Another murderer, Jason Benjamin Symonds, raped 5-year-old Nicole VanNoty, beat her to death with a metal rod, and buried her in a garbage bag in 1994. He was sentenced to life in prison the following year and was denied parole two years ago. He would have been released no later than 2019 had El-Sayed’s plan been reality.
Less than two months before his 18th birthday in 1999, Marc Osborne raped and murdered his classmate Jessica Ledford, earning a life sentence. He will first be eligible for parole in 2039, but under El-Sayed’s proposed sentencing guidelines, he would already have been back on the streets last year.
El-Sayed’s 2018 pledge to commute sentences and institute a 25-year maximum for juveniles is the latest example of his controversial positions on criminal justice. CNN reported last month that El-Sayed deleted numerous social media posts calling to defund the police, and the Washington Free Beacon reported that he deleted other posts calling Border Patrol “white supremacists” and blaming the United States for illegal immigration.
The Free Beacon also reported that El-Sayed sat on the boards of two radical anti-police activist groups, one that slammed cops as “fascist pigs,” and another that organized a 2020 protest in Detroit that turned deadly.
El-Sayed has largely remained silent on the issues of criminal justice and prison reform, attempting to distance himself from his past positions. His 2018 policy proposals, though, shed light on just how extreme his views are.
The state of Michigan used to require that juveniles convicted of homicide face mandatory life in prison without parole. That changed when the Supreme Court ruled judges must consider such sentences on a case-by-case basis in a 2012 decision upheld in 2021. Earlier this year, the Michigan supreme court raised the minimum age for mandatory life sentences without parole to 21. Michigan has since allowed murderers sentenced under the former mandatory policy as juveniles to seek resentencing hearings, leading to the release of several convicted criminals. The policy El-Sayed championed in 2018 would have meant killers like Bobby Gene Griffin, resentenced in 2017, walked free years earlier.

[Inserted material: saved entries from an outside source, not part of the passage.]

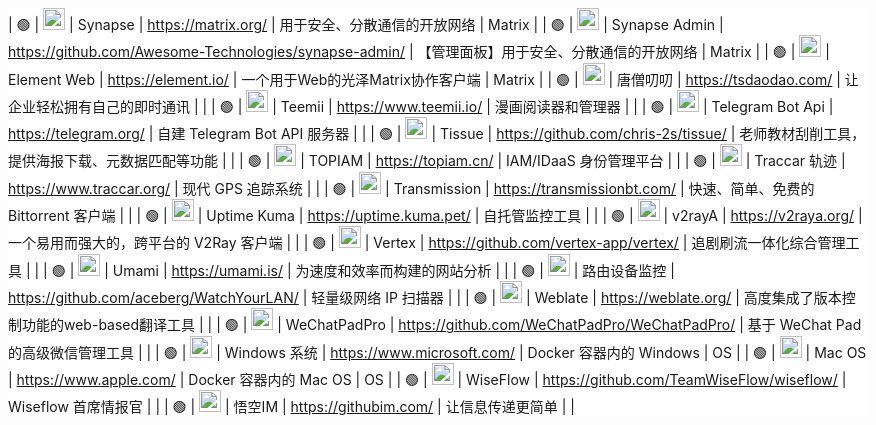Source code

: | 🟢 |        <img height="22" src="https://file.lifebus.top/apps/synapse/logo.png" width="22"/>        |         Synapse         |                      https://matrix.org/                      | 用于安全、分散通信的开放网络                                                       |   Matrix   |
| 🟢 |        <img height="22" src="https://file.lifebus.top/apps/synapse/logo.png" width="22"/>        |      Synapse Admin      |    https://github.com/Awesome-Technologies/synapse-admin/     | 【管理面板】用于安全、分散通信的开放网络                                                 |   Matrix   |
| 🟢 |      <img height="22" src="https://file.lifebus.top/apps/element-web/logo.png" width="22"/>      |       Element Web       |                      https://element.io/                      | 一个用于Web的光泽Matrix协作客户端                                                |   Matrix   |
| 🟢 |    <img height="22" src="https://file.lifebus.top/apps/tangsengdaodao/logo.png" width="22"/>     |          唐僧叨叨           |                     https://tsdaodao.com/                     | 让企业轻松拥有自己的即时通讯                                                       |            |
| 🟢 |        <img height="22" src="https://file.lifebus.top/apps/teemii/logo.png" width="22"/>         |         Teemii          |                    https://www.teemii.io/                     | 漫画阅读器和管理器                                                            |            |
| 🟢 |   <img height="22" src="https://file.lifebus.top/apps/telegram-bot-api/logo.png" width="22"/>    |    Telegram Bot Api     |                     https://telegram.org/                     | 自建 Telegram Bot API 服务器                                              |            |
| 🟢 |        <img height="22" src="https://file.lifebus.top/apps/tissue/logo.png" width="22"/>         |         Tissue          |              https://github.com/chris-2s/tissue/              | 老师教材刮削工具，提供海报下载、元数据匹配等功能                                             |            |
| 🟢 |       <img height="22" src="https://file.lifebus.top/apps/topiam-ce/logo.png" width="22"/>       |         TOPIAM          |                      https://topiam.cn/                       | IAM/IDaaS 身份管理平台                                                     |            |
| 🟢 |        <img height="22" src="https://file.lifebus.top/apps/traccar/logo.png" width="22"/>        |       Traccar 轨迹        |                   https://www.traccar.org/                    | 现代 GPS 追踪系统                                                          |            |
| 🟢 |     <img height="22" src="https://file.lifebus.top/apps/transmission/logo.png" width="22"/>      |      Transmission       |                  https://transmissionbt.com/                  | 快速、简单、免费的 Bittorrent 客户端                                             |            |
| 🟢 |      <img height="22" src="https://file.lifebus.top/apps/uptime-kuma/logo.png" width="22"/>      |       Uptime Kuma       |                   https://uptime.kuma.pet/                    | 自托管监控工具                                                              |            |
| 🟢 |        <img height="22" src="https://file.lifebus.top/apps/v2raya/logo.png" width="22"/>         |         v2rayA          |                      https://v2raya.org/                      | 一个易用而强大的，跨平台的 V2Ray 客户端                                              |            |
| 🟢 |        <img height="22" src="https://file.lifebus.top/apps/vertex/logo.png" width="22"/>         |         Vertex          |             https://github.com/vertex-app/vertex/             | 追剧刷流一体化综合管理工具                                                        |            |
| 🟢 |         <img height="22" src="https://file.lifebus.top/apps/umami/logo.png" width="22"/>         |          Umami          |                       https://umami.is/                       | 为速度和效率而构建的网站分析                                                       |            |
| 🟢 |     <img height="22" src="https://file.lifebus.top/apps/watchyourlan/logo.png" width="22"/>      |         路由设备监控          |           https://github.com/aceberg/WatchYourLAN/            | 轻量级网络 IP 扫描器                                                         |            |
| 🟢 |        <img height="22" src="https://file.lifebus.top/apps/weblate/logo.png" width="22"/>        |         Weblate         |                     https://weblate.org/                      | 高度集成了版本控制功能的web-based翻译工具                                            |            |
| 🟢 |     <img height="22" src="https://file.lifebus.top/apps/wechatpadpro/logo.png" width="22"/>      |      WeChatPadPro       |         https://github.com/WeChatPadPro/WeChatPadPro/         | 基于 WeChat Pad 的高级微信管理工具                                              |            |
| 🟢 |        <img height="22" src="https://file.lifebus.top/apps/windows/logo.png" width="22"/>        |       Windows 系统        |                  https://www.microsoft.com/                   | Docker 容器内的 Windows                                                  |     OS     |
| 🟢 |         <img height="22" src="https://file.lifebus.top/apps/macos/logo.png" width="22"/>         |         Mac OS          |                    https://www.apple.com/                     | Docker 容器内的 Mac OS                                                   |     OS     |
| 🟢 |       <img height="22" src="https://file.lifebus.top/apps/wiseflow/logo.png" width="22"/>        |        WiseFlow         |           https://github.com/TeamWiseFlow/wiseflow/           | Wiseflow 首席情报官                                                       |            |
| 🟢 |       <img height="22" src="https://file.lifebus.top/apps/wukongim/logo.png" width="22"/>        |          悟空IM           |                     https://githubim.com/                     | 让信息传递更简单                                                             |            |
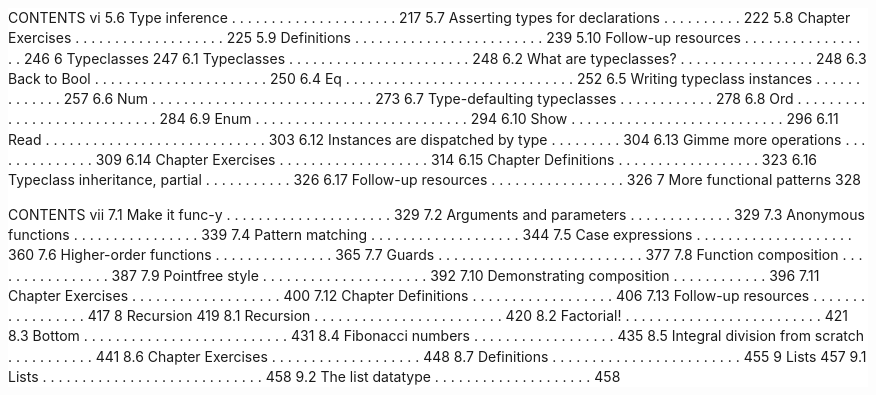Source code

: CONTENTS vi
5.6 Type inference . . . . . . . . . . . . . . . . . . . . . 217
5.7 Asserting types for declarations . . . . . . . . . . 222
5.8 Chapter Exercises . . . . . . . . . . . . . . . . . . . 225
5.9 Definitions . . . . . . . . . . . . . . . . . . . . . . . . 239
5.10 Follow-up resources . . . . . . . . . . . . . . . . . 246
6 Typeclasses 247
6.1 Typeclasses . . . . . . . . . . . . . . . . . . . . . . . 248
6.2 What are typeclasses? . . . . . . . . . . . . . . . . . 248
6.3 Back to Bool . . . . . . . . . . . . . . . . . . . . . . 250
6.4 Eq . . . . . . . . . . . . . . . . . . . . . . . . . . . . . 252
6.5 Writing typeclass instances . . . . . . . . . . . . . 257
6.6 Num . . . . . . . . . . . . . . . . . . . . . . . . . . . . 273
6.7 Type-defaulting typeclasses . . . . . . . . . . . . 278
6.8 Ord . . . . . . . . . . . . . . . . . . . . . . . . . . . . 284
6.9 Enum . . . . . . . . . . . . . . . . . . . . . . . . . . . 294
6.10 Show . . . . . . . . . . . . . . . . . . . . . . . . . . . 296
6.11 Read . . . . . . . . . . . . . . . . . . . . . . . . . . . . 303
6.12 Instances are dispatched by type . . . . . . . . . 304
6.13 Gimme more operations . . . . . . . . . . . . . . 309
6.14 Chapter Exercises . . . . . . . . . . . . . . . . . . . 314
6.15 Chapter Definitions . . . . . . . . . . . . . . . . . . 323
6.16 Typeclass inheritance, partial . . . . . . . . . . . 326
6.17 Follow-up resources . . . . . . . . . . . . . . . . . 326
7 More functional patterns 328

CONTENTS vii
7.1 Make it func-y . . . . . . . . . . . . . . . . . . . . . 329
7.2 Arguments and parameters . . . . . . . . . . . . . 329
7.3 Anonymous functions . . . . . . . . . . . . . . . . 339
7.4 Pattern matching . . . . . . . . . . . . . . . . . . . 344
7.5 Case expressions . . . . . . . . . . . . . . . . . . . . 360
7.6 Higher-order functions . . . . . . . . . . . . . . . 365
7.7 Guards . . . . . . . . . . . . . . . . . . . . . . . . . . 377
7.8 Function composition . . . . . . . . . . . . . . . . 387
7.9 Pointfree style . . . . . . . . . . . . . . . . . . . . . 392
7.10 Demonstrating composition . . . . . . . . . . . . 396
7.11 Chapter Exercises . . . . . . . . . . . . . . . . . . . 400
7.12 Chapter Definitions . . . . . . . . . . . . . . . . . . 406
7.13 Follow-up resources . . . . . . . . . . . . . . . . . 417
8 Recursion 419
8.1 Recursion . . . . . . . . . . . . . . . . . . . . . . . . 420
8.2 Factorial! . . . . . . . . . . . . . . . . . . . . . . . . . 421
8.3 Bottom . . . . . . . . . . . . . . . . . . . . . . . . . . 431
8.4 Fibonacci numbers . . . . . . . . . . . . . . . . . . 435
8.5 Integral division from scratch . . . . . . . . . . . 441
8.6 Chapter Exercises . . . . . . . . . . . . . . . . . . . 448
8.7 Definitions . . . . . . . . . . . . . . . . . . . . . . . . 455
9 Lists 457
9.1 Lists . . . . . . . . . . . . . . . . . . . . . . . . . . . . 458
9.2 The list datatype . . . . . . . . . . . . . . . . . . . . 458

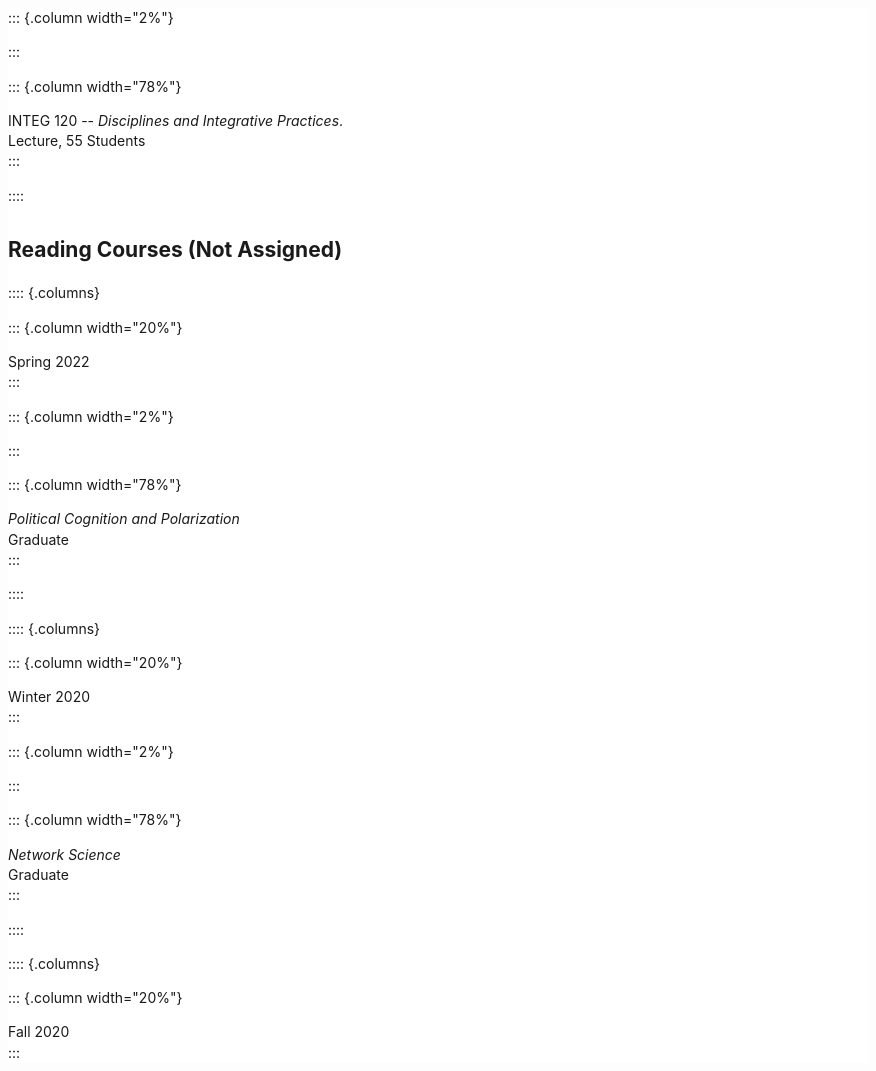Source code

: ::: {.column width="2%"}

:::

::: {.column width="78%"}

INTEG 120 -- *Disciplines and Integrative Practices*. <br>
Lecture, 55 Students <br>
:::

::::





## Reading Courses (Not Assigned)


:::: {.columns}

::: {.column width="20%"}

Spring 2022<br>
:::

::: {.column width="2%"}

:::

::: {.column width="78%"}

*Political Cognition and Polarization* <br>
Graduate<br>
:::

::::

:::: {.columns}

::: {.column width="20%"}

Winter 2020<br>
:::

::: {.column width="2%"}

:::

::: {.column width="78%"}

*Network Science* <br>
Graduate<br>
:::

::::

:::: {.columns}

::: {.column width="20%"}

Fall 2020<br>
:::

Griffin, convicted in 1967 for breaking into the home of 84-year-old Minnie Peaples, sexually assaulting the elderly woman, beating her, stabbing her, and leaving her to bleed to death. Griffin was 17 at the time of his conviction and had his sentence reduced from life to 40 to 60 years with credit for 50. Had El-Sayed’s preferred policies been in place in 1967, Griffin would have been released in 1992 at the very latest.
Another murderer, Timothy Riddle, was convicted of bludgeoning 80-year-old Renate Heine to death after breaking into her home in 1988. Riddle, who was 15 at the time, was sentenced to life in prison. He had his life sentence reduced after the Supreme Court ruling, being released in 2017. In 2021, Riddle was arrested again after leading cops—who were seeking to question him about his role in a burglary—on a high-speed car chase and barricading himself inside a gas station for seven hours with a shotgun.
If El-Sayed’s sentencing rules had been in effect, though, Riddle would have been released no later than 2013.
El-Sayed did not respond to a Free Beacon request for comment.